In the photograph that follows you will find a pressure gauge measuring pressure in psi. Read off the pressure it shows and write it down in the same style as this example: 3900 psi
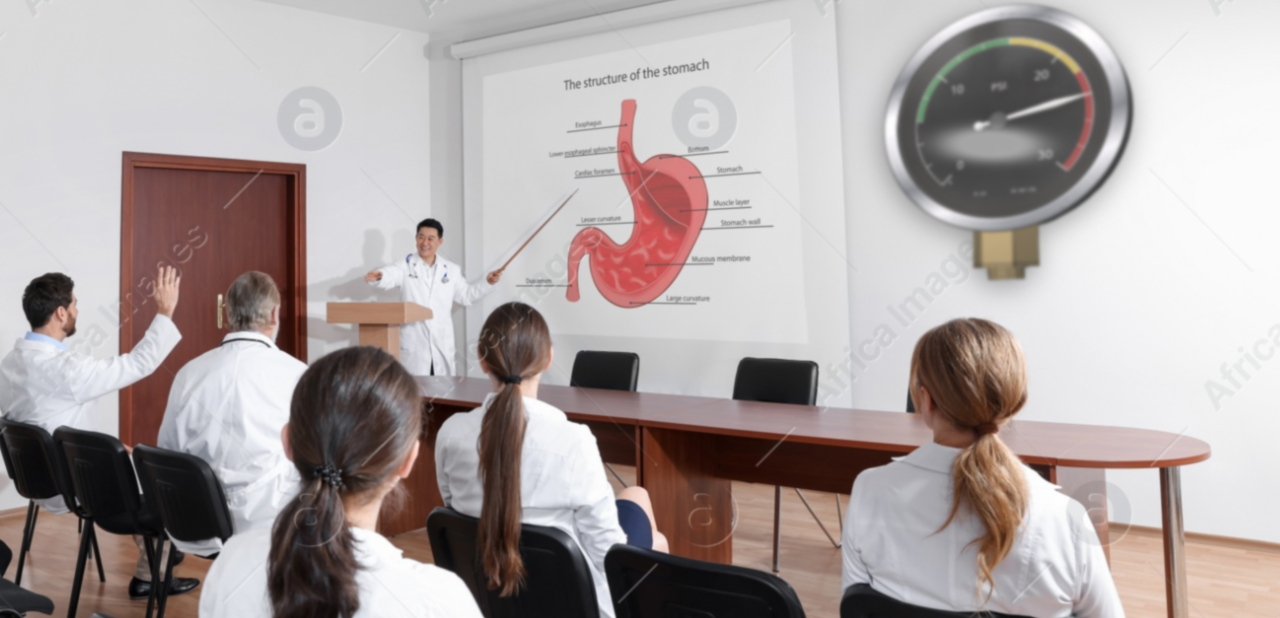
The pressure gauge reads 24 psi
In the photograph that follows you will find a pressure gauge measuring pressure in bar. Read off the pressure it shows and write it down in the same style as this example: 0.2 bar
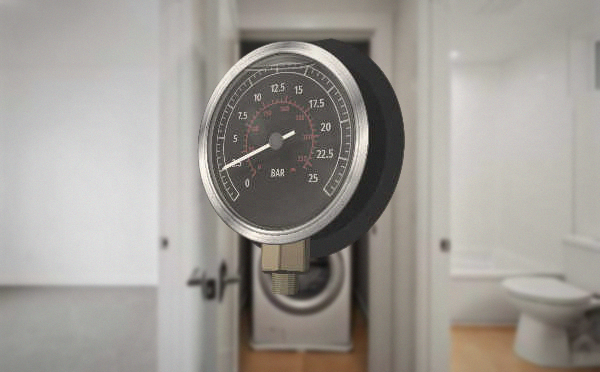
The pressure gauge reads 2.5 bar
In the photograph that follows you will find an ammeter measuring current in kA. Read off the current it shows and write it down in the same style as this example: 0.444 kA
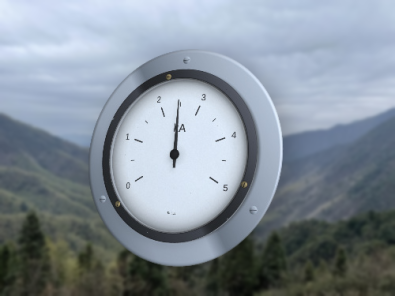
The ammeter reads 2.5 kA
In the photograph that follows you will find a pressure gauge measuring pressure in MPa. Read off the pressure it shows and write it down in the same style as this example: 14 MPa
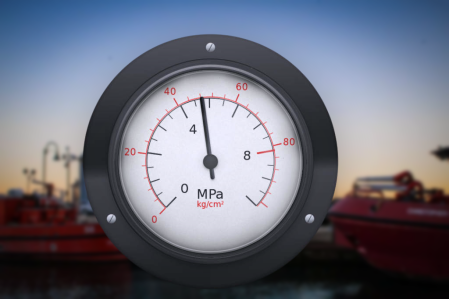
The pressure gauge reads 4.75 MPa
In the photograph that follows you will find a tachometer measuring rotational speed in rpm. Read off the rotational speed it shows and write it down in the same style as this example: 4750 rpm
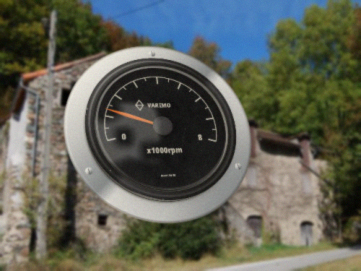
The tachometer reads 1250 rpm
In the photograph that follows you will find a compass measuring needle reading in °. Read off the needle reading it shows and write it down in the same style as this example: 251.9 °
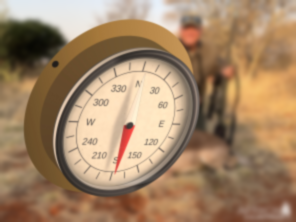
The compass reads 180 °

========

Show each line in the entries above containing the word "that".

In the photograph that follows you will find a pressure gauge measuring pressure in psi. Read off the pressure it shows and write it down in the same style as this example: 3900 psi
In the photograph that follows you will find a pressure gauge measuring pressure in bar. Read off the pressure it shows and write it down in the same style as this example: 0.2 bar
In the photograph that follows you will find an ammeter measuring current in kA. Read off the current it shows and write it down in the same style as this example: 0.444 kA
In the photograph that follows you will find a pressure gauge measuring pressure in MPa. Read off the pressure it shows and write it down in the same style as this example: 14 MPa
In the photograph that follows you will find a tachometer measuring rotational speed in rpm. Read off the rotational speed it shows and write it down in the same style as this example: 4750 rpm
In the photograph that follows you will find a compass measuring needle reading in °. Read off the needle reading it shows and write it down in the same style as this example: 251.9 °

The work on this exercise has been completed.